Welcome to our dedicated page for 908 Devices SEC filings (Ticker: MASS), a comprehensive resource for investors and traders seeking official regulatory documents including 10-K annual reports, 10-Q quarterly earnings, 8-K material events, and insider trading forms.
908 Devices Inc. filings document an operating company that sells common stock under MASS on the Nasdaq Global Market and reports on handheld chemical analysis tools used in health, safety and defense technology markets. Form 8-K reports furnish operating and financial results, revenue outlook materials, material-event disclosures, material agreements, capital-structure matters and related exhibits.
Proxy materials cover annual meeting voting matters, including director elections, auditor ratification, executive compensation votes and the frequency of future advisory compensation votes. The filing record also includes governance disclosures tied to board composition, annual meeting procedures, shareholder voting mechanics and emerging growth company status.

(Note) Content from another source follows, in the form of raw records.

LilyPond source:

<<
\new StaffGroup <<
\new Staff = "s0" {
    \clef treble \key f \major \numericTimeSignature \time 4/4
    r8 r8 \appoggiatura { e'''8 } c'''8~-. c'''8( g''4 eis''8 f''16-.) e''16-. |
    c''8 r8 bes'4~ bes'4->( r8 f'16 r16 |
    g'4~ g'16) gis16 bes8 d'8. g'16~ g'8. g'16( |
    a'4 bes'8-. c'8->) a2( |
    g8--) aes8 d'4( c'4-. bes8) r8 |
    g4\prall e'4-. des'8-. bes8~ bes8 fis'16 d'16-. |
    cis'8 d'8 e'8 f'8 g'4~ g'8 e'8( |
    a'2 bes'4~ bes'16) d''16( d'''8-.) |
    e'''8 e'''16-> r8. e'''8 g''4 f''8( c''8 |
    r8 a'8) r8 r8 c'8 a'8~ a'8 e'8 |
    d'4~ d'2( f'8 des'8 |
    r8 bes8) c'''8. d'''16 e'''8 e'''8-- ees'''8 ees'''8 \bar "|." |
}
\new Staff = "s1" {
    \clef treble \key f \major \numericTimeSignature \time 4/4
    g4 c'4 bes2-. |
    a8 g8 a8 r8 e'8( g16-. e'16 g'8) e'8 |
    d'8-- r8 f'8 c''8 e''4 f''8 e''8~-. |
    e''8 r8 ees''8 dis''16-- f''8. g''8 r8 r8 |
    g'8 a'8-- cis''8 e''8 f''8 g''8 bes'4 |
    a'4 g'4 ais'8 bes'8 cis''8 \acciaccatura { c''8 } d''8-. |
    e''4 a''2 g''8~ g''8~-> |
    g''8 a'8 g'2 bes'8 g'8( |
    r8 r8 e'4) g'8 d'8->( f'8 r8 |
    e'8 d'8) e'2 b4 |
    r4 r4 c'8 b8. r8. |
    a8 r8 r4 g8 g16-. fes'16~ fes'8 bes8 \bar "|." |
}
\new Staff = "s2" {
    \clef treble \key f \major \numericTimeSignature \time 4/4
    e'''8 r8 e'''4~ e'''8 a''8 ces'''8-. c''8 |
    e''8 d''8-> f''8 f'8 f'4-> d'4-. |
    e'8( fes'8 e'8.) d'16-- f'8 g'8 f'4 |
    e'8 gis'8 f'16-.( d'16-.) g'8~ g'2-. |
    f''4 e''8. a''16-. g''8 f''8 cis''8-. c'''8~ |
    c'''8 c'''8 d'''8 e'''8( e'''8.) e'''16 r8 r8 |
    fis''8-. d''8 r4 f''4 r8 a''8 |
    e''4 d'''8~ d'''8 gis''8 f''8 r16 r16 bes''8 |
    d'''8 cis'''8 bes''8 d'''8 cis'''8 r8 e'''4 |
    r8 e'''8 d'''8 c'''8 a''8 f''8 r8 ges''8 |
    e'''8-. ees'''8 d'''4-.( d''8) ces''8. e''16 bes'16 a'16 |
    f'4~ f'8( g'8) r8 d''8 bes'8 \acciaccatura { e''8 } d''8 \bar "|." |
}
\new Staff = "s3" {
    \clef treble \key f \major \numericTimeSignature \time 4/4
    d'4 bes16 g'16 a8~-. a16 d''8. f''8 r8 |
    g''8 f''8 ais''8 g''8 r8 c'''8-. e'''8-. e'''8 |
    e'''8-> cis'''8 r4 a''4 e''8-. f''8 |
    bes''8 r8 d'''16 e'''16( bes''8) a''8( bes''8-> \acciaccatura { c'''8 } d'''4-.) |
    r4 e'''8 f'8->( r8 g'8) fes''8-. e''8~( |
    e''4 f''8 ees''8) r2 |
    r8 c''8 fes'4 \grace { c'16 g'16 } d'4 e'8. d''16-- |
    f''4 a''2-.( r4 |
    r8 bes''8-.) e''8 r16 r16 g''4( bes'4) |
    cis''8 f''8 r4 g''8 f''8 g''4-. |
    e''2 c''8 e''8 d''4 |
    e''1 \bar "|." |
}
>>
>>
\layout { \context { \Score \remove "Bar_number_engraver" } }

Christopher D. Brown filed an initial Statement of Beneficial Ownership (Form 3) for 908 Devices (MASS) following his appointment as Director. The filing reveals significant equity holdings as of June 13, 2025:
- Direct Common Stock ownership: 962,122 shares
- Stock Options: Total of 320,404 shares at various exercise prices ranging from $1.75 to $16.66, with different vesting schedules
- Restricted Stock Units (RSUs): 52,837 units vesting over four annual installments from 2022-2024
The stock options include both fully vested options and those with future vesting schedules through 2025. RSUs represent contingent rights to receive common stock upon vesting, with no expiration date. This substantial equity position aligns the director's interests with shareholders and indicates a long-term commitment to the company.
Michael S. Turner, Chief Legal & Administrative Officer of 908 Devices (MASS), executed a series of planned stock sales under a Rule 10b5-1 trading plan over three consecutive days in June 2025:
- June 16: Sold 16,082 shares at weighted average price of $7.5139
- June 17: Sold 7,148 shares at weighted average price of $7.506
- June 18: Sold remaining 1,373 shares at $7.50
The transactions resulted in a complete liquidation of Turner's direct common stock holdings, reducing his position from 24,603 shares to zero. All sales were executed pursuant to a pre-established Rule 10b5-1 trading plan, which provides a safe harbor from insider trading allegations by determining the timing and terms of trades in advance.